O mercado não resolve todos os problemas e a especulação financeira continua a fazer estragos. Lembra o Papa: ‘a fragilidade dos sistemas mundiais perante a pandemia evidenciou que nem tudo se resolve com a liberdade do mercado (…). Devemos voltar a pôr a dignidade humana no centro e sobre este pilar devem ser construídas as estruturas sociais alternativas de que precisamos’ (FT 168).
Francisco lança um alerta: ‘o séc.XXI assiste a uma perda de poder dos Estados nacionais, sobretudo porque a dimensão económico-financeira, de caracter transnacional, tende a prevalecer sobre a política’ (FT 172). Para evitar este risco, há que reformar a ONU para que ’seja possível uma real concretização do conceito de família das nações’ (FT 173). A fraternidade universal e a paz social exigem uma boa política que não esteja submetida ‘à economia nem aos ditames nem ao paradigma eficientista da tecnocracia’ (FT 177).
O combate à corrupção tem de ser sem tréguas. E só há grandeza política ‘quando se trabalha com base em grandes princípios e pensando no bem comum a longo prazo’ (FT 178). A caridade social é a alma de uma saudável ordem social e política, na busca do bem comum: ‘a caridade está no centro de toda a vida social sadia e aberta’ (FT 184). Os políticos devem ajudar quem é pobre, mas também ‘modificar as condições sociais que provocam o seu sofrimento (…), criando um emprego, exercendo uma forma sublime de caridade que enobrece a sua ação política’ (FT 187). Têm de cuidar dos mais frágeis, daqueles que são vítimas das violações dos direitos humanos.
‘Ainda estamos longe duma globalização dos direitos humanos mais essenciais’ (FT 189). O papa condena a fome criminosa, as toneladas de alimentos que se estragam e o tráfico de pessoas, uma ‘vergonha para a humanidade que a política internacional não deveria tolerar’ (FT 189).

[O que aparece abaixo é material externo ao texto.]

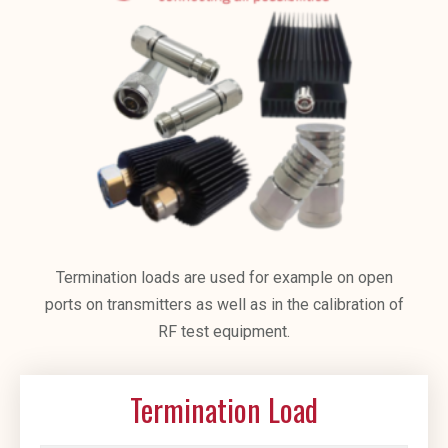
Termination loads are used for example on open
ports on transmitters as well as in the calibration of
RF test equipment.
Termination Load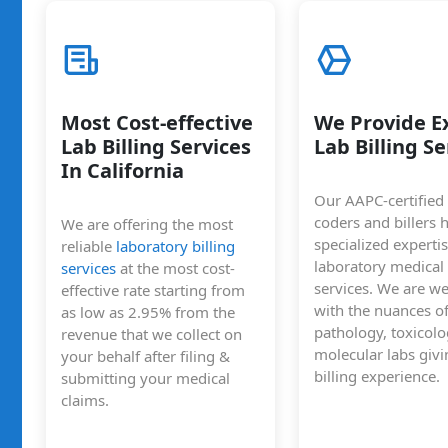
Most Cost-effective
We Provide E
Lab Billing Services
Lab Billing Se
In California
Our AAPC-certified
coders and billers 
We are offering the most
specialized expertis
reliable
laboratory billing
laboratory medical 
services
at the most cost-
services. We are we
effective rate starting from
with the nuances o
as low as 2.95% from the
pathology, toxicol
revenue that we collect on
molecular labs givi
your behalf after filing &
billing experience.
submitting your medical
claims.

A intolerância fundamentalista também é visada pelo Papa Francisco, pois danifica as relações entre pessoas, grupos e povos e não permite a escuta de vozes diferentes. Pede o Papa: ‘Não nos resignemos a viver fechados num fragmento da realidade’ (FT 191). Aos fundamentalismos unem-se o ódio e o medo.
A Política é uma arte de amar, potenciando ‘as reservas de bem que, apesar de tudo, existem no coração do povo’ (FT 196). Os políticos devem deixar-se vencer pela ternura provocada pelos pobres e frágeis do nosso mundo. Não devemos olhar aos resultados palpáveis, mas à fecundidade da intervenção política: ‘se consigo ajudar uma só pessoa a viver melhor, isso já justifica o dom da minha vida’ (FT 195).
No ar, ficam muitas perguntas, algumas delas dolorosas: ‘em que fiz progredir o povo? Quanta paz social semeei?’ (FT 197). O Papa avança a reflexão ao propor o diálogo rumo à amizade social.